Teori Gunung Es dalam K3 ( keselamatan dan kesegaran kerja) atau dalam Bahasa Inggris disebut dengan “iceberg theory” adalah teori yang melukiskan bahwa kerugian yang diakibatkan oleh kecelakaan kerja tidak cuma disebabkan oleh biaya langsung namun termasuk disebabkan oleh biaya tidak langsung. Dalam postingan ini, kami bakal mengulas berkenaan histori teori gunung es dalam K3, penjelasan teori tersebut, dan tinjauan teori selanjutnya berdasarkan perkembangan pengetahuan terkini.

Versi video penjelasan gunung es K3 sanggup dicermati dalam video berikut

Sejarah Teori Gunung Es dalam K3 teori gunung es
Heinrich (1959) memulai riset berkenaan biaya kecelakaan terhadap tahun 1920, dia menyatukan data berasal dari lebih 75.000 kasus. Dia menyimpulkan bahwa biaya tidak langsung (indirect cost) sebesar 4 kali lipat dibandingkan dengan biaya langsung (direct cost). Karena sangat sederhana, rasio 4:1 ini banyak dipakai dalam safety management.
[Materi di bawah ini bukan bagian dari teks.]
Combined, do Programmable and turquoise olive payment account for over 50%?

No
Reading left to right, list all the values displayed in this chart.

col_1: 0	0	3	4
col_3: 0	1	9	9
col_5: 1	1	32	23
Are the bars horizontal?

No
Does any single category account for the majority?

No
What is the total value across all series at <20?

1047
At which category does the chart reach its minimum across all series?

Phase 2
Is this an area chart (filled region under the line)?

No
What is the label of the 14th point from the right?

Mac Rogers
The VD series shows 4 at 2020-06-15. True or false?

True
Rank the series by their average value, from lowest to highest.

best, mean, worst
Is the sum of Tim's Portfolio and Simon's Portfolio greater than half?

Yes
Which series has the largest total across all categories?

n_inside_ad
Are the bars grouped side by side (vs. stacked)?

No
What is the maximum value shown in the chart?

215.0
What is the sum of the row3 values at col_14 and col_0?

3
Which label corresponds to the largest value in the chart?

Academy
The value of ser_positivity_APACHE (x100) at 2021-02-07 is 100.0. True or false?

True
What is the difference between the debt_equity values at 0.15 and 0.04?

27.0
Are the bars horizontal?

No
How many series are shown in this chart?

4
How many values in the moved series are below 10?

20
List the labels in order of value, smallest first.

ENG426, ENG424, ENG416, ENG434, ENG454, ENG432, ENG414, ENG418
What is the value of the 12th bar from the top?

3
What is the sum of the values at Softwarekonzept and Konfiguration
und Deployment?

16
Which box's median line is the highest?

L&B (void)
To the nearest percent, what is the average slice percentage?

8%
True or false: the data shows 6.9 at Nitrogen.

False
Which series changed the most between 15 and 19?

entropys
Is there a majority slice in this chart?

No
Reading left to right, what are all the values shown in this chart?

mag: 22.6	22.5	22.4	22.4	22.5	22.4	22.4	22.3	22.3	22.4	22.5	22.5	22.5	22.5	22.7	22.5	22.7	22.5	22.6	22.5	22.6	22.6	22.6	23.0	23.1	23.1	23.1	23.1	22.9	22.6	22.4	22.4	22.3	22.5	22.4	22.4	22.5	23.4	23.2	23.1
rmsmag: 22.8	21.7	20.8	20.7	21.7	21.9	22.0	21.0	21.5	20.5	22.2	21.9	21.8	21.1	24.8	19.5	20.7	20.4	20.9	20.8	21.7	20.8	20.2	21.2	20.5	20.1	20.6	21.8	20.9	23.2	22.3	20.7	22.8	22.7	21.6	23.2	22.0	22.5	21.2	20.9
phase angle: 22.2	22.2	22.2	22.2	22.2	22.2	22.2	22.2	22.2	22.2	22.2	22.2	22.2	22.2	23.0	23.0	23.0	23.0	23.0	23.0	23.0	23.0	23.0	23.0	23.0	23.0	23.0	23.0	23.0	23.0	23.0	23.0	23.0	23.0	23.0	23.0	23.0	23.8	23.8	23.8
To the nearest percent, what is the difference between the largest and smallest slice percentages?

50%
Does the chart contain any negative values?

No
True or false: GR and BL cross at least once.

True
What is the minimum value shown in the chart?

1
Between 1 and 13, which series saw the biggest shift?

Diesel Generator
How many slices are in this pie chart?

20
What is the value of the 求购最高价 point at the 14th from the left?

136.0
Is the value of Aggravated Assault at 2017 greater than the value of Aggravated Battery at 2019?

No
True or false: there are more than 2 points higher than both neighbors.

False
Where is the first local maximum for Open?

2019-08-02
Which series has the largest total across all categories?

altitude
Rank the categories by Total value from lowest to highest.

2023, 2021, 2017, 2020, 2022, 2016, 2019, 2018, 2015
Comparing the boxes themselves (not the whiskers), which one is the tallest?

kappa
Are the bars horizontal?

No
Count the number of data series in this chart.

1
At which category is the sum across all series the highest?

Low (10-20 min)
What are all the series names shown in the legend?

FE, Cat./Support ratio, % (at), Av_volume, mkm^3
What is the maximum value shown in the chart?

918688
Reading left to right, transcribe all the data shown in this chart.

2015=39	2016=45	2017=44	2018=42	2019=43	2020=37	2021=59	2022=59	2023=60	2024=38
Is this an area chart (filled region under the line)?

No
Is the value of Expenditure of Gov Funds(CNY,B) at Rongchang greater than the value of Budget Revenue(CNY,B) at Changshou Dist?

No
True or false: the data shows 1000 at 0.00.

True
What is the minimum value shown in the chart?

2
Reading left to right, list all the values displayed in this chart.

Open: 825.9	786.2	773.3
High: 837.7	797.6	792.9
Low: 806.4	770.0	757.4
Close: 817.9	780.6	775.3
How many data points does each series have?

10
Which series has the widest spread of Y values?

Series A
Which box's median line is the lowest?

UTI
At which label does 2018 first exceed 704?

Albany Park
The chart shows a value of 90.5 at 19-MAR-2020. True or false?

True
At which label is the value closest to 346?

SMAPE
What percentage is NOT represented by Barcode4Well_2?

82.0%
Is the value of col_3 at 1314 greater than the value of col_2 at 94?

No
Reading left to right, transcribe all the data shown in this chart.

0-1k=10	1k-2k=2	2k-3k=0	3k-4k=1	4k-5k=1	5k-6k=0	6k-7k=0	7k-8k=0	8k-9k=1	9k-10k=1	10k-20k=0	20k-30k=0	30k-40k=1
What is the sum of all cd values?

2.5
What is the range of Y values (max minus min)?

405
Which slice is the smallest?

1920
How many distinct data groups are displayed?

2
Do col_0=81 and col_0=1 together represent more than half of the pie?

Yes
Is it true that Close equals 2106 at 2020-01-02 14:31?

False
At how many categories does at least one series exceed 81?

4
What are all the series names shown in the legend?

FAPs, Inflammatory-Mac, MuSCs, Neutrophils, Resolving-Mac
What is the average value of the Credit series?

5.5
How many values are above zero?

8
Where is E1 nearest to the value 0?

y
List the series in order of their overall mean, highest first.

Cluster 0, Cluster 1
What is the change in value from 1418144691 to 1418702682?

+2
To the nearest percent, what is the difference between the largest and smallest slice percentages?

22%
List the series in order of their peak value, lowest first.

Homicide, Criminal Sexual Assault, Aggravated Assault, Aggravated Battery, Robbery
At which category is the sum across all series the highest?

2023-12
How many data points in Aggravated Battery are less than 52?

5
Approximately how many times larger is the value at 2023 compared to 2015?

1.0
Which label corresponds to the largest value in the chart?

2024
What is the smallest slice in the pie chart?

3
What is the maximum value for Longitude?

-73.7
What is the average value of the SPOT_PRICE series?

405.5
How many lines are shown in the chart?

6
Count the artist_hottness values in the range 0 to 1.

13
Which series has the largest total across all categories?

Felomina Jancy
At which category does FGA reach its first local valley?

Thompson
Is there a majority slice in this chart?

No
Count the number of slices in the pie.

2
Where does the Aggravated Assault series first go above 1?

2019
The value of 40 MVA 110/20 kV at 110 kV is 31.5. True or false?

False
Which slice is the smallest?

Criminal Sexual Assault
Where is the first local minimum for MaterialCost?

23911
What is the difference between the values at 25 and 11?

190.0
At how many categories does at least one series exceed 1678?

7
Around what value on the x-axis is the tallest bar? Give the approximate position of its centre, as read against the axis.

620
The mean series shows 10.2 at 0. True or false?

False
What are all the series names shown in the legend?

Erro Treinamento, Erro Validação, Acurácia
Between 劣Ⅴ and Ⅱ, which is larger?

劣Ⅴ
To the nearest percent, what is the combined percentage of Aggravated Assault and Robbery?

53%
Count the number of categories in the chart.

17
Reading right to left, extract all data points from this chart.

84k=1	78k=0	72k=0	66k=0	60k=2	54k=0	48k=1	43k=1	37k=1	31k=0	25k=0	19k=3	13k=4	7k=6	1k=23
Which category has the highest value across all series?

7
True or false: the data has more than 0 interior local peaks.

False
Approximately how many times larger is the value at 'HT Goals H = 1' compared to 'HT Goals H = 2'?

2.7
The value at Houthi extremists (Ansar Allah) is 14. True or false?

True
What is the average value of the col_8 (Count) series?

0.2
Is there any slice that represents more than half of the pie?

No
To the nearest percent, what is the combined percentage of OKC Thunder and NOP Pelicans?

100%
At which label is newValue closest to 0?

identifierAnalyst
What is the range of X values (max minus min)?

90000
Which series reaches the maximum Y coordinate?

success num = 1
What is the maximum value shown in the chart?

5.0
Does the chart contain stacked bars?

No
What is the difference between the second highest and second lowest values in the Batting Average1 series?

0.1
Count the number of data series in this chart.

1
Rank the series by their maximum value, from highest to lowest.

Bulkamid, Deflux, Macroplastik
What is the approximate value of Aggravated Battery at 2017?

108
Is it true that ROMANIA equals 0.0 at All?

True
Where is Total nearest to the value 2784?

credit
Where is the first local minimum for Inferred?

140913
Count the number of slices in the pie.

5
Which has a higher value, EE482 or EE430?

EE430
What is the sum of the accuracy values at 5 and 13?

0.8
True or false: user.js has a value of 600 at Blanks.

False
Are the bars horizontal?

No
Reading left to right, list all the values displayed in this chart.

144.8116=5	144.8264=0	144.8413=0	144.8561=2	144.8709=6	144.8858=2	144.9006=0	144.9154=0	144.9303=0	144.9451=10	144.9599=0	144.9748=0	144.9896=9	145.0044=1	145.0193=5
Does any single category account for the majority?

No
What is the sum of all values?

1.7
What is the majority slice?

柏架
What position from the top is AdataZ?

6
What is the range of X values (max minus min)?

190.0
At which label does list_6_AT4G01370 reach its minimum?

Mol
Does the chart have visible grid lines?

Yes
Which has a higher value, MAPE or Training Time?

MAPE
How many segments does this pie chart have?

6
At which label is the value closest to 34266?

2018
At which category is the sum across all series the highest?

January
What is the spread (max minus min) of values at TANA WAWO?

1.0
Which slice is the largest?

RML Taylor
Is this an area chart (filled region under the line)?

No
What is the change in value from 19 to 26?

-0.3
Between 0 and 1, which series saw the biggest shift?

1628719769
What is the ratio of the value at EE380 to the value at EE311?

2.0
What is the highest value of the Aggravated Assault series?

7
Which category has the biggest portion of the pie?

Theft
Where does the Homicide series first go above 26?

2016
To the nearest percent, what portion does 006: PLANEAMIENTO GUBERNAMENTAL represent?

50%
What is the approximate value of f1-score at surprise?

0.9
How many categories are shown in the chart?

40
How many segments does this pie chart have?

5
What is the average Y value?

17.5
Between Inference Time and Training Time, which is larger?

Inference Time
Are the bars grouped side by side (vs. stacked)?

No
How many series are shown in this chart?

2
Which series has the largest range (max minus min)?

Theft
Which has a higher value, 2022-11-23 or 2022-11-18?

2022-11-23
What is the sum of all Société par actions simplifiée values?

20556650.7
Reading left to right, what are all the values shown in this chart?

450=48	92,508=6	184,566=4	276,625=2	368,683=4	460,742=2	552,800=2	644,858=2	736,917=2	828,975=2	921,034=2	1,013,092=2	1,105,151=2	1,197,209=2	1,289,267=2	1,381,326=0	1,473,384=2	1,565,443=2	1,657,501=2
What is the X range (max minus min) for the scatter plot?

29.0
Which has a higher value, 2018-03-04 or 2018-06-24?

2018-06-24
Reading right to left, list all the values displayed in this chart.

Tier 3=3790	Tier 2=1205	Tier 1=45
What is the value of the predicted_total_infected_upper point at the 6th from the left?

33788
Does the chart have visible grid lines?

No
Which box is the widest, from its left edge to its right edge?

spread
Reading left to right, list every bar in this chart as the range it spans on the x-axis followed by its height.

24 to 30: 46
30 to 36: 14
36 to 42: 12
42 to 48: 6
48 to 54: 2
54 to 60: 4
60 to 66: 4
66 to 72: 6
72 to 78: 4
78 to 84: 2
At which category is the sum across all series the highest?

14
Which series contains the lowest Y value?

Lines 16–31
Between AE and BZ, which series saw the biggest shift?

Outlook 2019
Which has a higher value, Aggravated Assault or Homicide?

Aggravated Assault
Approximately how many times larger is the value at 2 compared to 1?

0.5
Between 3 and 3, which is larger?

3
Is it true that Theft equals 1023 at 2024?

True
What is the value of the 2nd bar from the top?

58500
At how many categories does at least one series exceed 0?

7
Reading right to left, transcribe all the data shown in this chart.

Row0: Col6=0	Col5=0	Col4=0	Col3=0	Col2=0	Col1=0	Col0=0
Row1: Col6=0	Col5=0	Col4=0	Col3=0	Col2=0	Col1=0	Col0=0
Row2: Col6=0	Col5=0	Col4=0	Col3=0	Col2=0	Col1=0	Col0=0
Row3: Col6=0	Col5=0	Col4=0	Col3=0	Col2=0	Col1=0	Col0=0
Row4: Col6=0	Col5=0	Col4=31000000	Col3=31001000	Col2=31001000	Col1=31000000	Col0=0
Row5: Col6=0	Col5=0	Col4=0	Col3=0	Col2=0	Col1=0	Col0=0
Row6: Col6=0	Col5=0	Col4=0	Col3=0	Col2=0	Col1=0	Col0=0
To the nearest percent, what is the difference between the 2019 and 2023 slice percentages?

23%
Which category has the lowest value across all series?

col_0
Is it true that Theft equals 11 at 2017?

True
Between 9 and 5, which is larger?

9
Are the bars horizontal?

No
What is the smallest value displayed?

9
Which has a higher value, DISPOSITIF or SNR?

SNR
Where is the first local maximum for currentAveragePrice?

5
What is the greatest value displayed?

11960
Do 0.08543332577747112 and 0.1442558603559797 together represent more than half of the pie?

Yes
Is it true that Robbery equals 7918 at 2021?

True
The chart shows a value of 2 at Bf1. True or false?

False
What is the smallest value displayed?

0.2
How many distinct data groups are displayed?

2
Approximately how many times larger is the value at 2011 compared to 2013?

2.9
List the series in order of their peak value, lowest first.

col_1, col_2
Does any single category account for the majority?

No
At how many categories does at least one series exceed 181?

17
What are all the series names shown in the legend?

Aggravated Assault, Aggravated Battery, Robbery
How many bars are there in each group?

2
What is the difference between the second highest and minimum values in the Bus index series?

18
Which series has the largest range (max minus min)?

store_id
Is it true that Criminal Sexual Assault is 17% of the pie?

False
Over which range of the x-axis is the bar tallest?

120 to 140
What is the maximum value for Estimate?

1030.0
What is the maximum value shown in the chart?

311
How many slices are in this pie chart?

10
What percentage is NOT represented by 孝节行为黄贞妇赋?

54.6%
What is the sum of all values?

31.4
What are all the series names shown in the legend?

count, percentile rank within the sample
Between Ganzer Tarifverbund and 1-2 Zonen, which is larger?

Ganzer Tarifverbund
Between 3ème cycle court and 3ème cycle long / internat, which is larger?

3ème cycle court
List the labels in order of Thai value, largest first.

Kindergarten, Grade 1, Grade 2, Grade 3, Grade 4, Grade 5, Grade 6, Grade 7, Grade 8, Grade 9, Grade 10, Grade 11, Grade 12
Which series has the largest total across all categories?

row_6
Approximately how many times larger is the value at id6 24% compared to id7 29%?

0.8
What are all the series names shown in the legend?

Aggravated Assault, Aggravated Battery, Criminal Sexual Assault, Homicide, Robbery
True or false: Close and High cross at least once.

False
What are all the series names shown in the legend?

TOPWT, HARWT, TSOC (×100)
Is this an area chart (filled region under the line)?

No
Biaya tersembunyi lebih mengerti diekspresikan dalam “gunung es biaya kecelakaan” (Bird 1974). Gunung es selanjutnya membuktikan bahwa proporsi berasal dari biaya tersembunyi sanggup menjadi lebih besar daripada biaya langsung yang diakibatkan oleh kecelakaan. Biaya langsung berasal dari kecelakaan sanggup diestimasikan tergantung penyebab berasal dari kecelakaan, sedang biaya tidak langsung sangat susah diidentifikasi dan sering menjadi halangan dalam memprediksi total biaya berasal dari kecelakaan.

Bird dan Germain (1966) mengajukan perkiraan biaya kecelakaan berdasarkan ledger costs (buku catatan pengeluaran). Ledger costs berasal dari kecelakaan dihitung berasal dari kompensasi pekerja (seperti medis, legal, dan upah berkaitan dengan kecelakaan), perbaikan peralatan dan kerusakan produk. Untuk keperluan akunting, komposisi berasal dari biaya tidak langsung sangat rumit supaya tidak sanggup dihitung dalam buku catatan pengeluaran. Elemen seperti investigasi kecelakaan, pelatihan untuk penggantian pekerja atau pengaruh memproduksi tidak sanggup ditemukan dalam buku pengeluaran manapun dan tidak ditulis secara secara eksplisit.

Simonds dan Grimaldi (1963) mengajukan ide baru yang tidak menggunakan “biaya langsung” dan “biaya tidak langsung” namun dengan membagi biaya akibat kecelakaan menjadi insured biaya dan uninsured biaya (biaya terasuransi dan biaya tak terasuransi). Alasannya adalah karena ada unsur subjektivitas dalam penentuan apakah biaya kecelakaan sanggup menjadi sebuah biaya langsung ataupun tidak langsung. Sebagai contoh, memproduksi sanggup sangat terganggu kecuali kecelakaan terjadi namun masalah memproduksi selanjutnya sanggup dikelompokan sebagai biaya langsung ataupun tidak langsung tergantung personil yang mengalokasikan biaya. Simonds dan Grimaldi termasuk berpikiran bahwa indirect biaya tidak perhitungkan sebagian faktor dalam kecelakaan seperti biaya berasal dari asuransi yang dibayarkan berasal dari asuransi ke karyawan dan premi yang dibayarkan oleh perusahaan ke perusahaan asuransi.

Penggunaan makna “biaya langsung dan tidak langsung” memaksa kami untuk pilih jalinan kausal berasal dari biaya kecelakaan kepada kecelakaan itu sendiri. Sedangkan, biaya terasuransi dan biaya tidak terasuransi (insured biaya dan uninsured cost) cuma fokus kepada cash flow yang terganggu akibat kecelakaan. Sebuah studi di Amerika Serikat tahun 1992 mengatakan bahwa biaya kecelakaan adalah 3.5 kali berasal dari biaya medis. Biaya kecelakaan yang dihitung selanjutnya udah memperimbangkan biaya berasal dari pemberi kerja, pekerja dan pemerintah.